The Powell Library Rotunda will echo with centuries worth of music from deceased Europeans and indigenous North and South Americans on Saturday.
There, the UCLA Early Music Ensemble will perform “Imagining the New World,” a concert that focuses on the interactions between Native South and North Americans and Europeans during the colonial era.
“We are presenting a concert of beautiful music in order to springboard into conversations about the uncomfortable histories behind them,” said Ryan Koons, an ethnomusicology graduate student and co-director of “Imagining the New World.”
The performance will feature a series of musical excerpts ranging from European operas with Native American characters to the first-known European transcriptions of Native American song from the pre-1750s colonial era. The ensemble will not only sing these pieces in traditional colonial European languages, such as English, French and Spanish, but also the Native American languages of Guarani, Mi’kmaq and Quechua.
Koons said it can be difficult to perform pieces derived from Native American languages and tunes because certain Native American cultures, such as the Mishegawa, no longer exist. Still, he said, Native American music should not be ignored because it is a vital part of colonial history.
“Early music is a lot broader than people think,” Koons said. “But this music is a vital part of that. I think denying this music weakens the music of the time, and it weakens the history.”
Koons said that in order to represent Native American viewpoints concerning colonial music and history, there will be a written program accompanying the show. It will feature commentary from different perspectives, including UCLA scholars, professors and indigenous Americans.
Art history graduate student, Early Music Ensemble vocalist and native Californian Yve Chavez said some of the colonial history portrayed in “Imagining the New World” has roots in San Gabriel. The Alabado, a hymn introduced to native Californians by the Spanish in the early 1800s, will be performed at the show.
“The Alabado is one of many hymns that Native Americans would sing in church,” Chavez said. “But it wasn’t necessarily by choice.”
Chavez, who researches colonial Latin American art, said these hymns were a tool that some Spanish friars used to indoctrinate Native Americans with Catholicism. These friars often forced Native American converts to sing songs like the Alabado multiple times a day. Disobedience by the Native Americans would sometimes result in corporal punishment, Chavez said.

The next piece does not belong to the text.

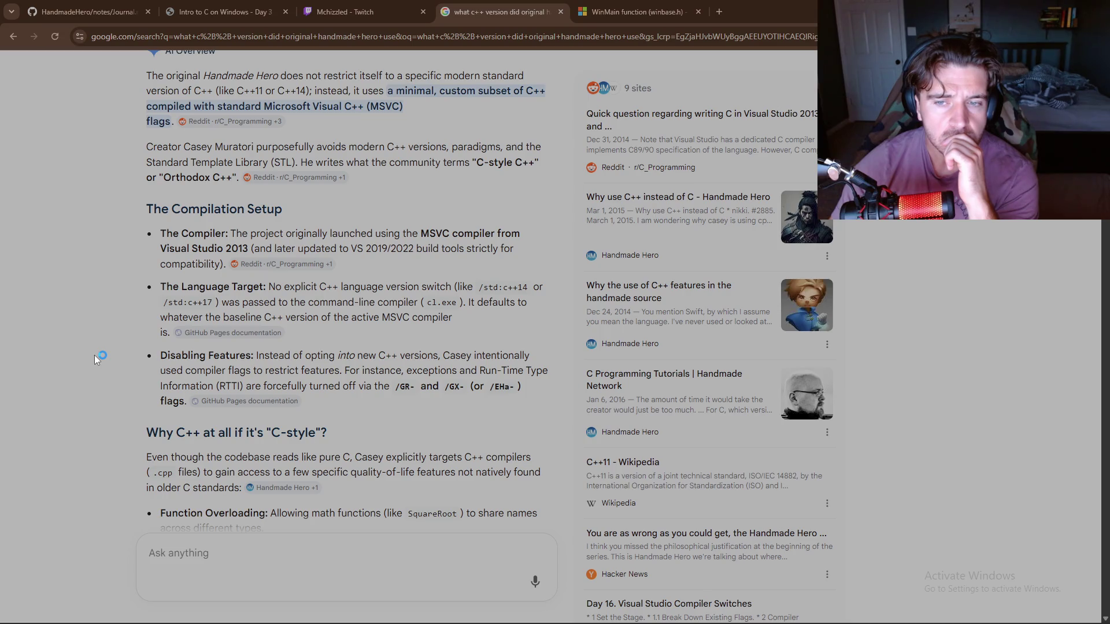
pyautogui.scroll(-3, 95, 355)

Chavez is a descendant of the Tongva people, a group native to what is now Los Angeles county. Her ancestors helped build the San Gabriel Mission, which is a part of the Californian mission system. Chavez’s advisor, art history professor Charlene VillaseƱor Black, informed Chavez that the Alabado was a part of “Imagining the New World,” which aligned with Chavez’s dissertation topic on California missions and her heritage. Chavez will be performing the Alabado on Saturday as a member of the ensemble.
“I don’t think UCLA has ever had a performance of this type of music,” Chavez said. “It is significant that Koons is organizing this event. Indigenous music is definitely a topic that deserves more research.”
Koons said that because early Native American music was transcribed by Europeans from memory, it is often skewed toward the European perspective.
“Koons’ music is trying to draw our attention to the tension between accurately portraying the music of the time and caricaturing it,” said Nick Georgopoulos, an education graduate student and ensemble violist.
Koons said he hopes “Imagining the New World” will enlighten his audience about Native North and South American and colonial interactions.
“I think that educating people about these subaltern, understudied and rarely heard Native American histories is important,” Koons said. “As musicians involved in education, we must use our craft of creating this beautiful, exquisite and ephemeral stuff we call music to create positive change.”
I happen to greatly enjoy Native American music, but I have often wondered why there seems to have been no preColombian stringed instruments, at least that I know of. Lovely flutes and percussion instruments, but no other wind instruments — yet they worked metal — including gold, copper and silver — beautifully. And no strings despite the existence of the bow and the fire starter. Any ideas? Is there anywhere those of us not from the California area could actually hear this concert?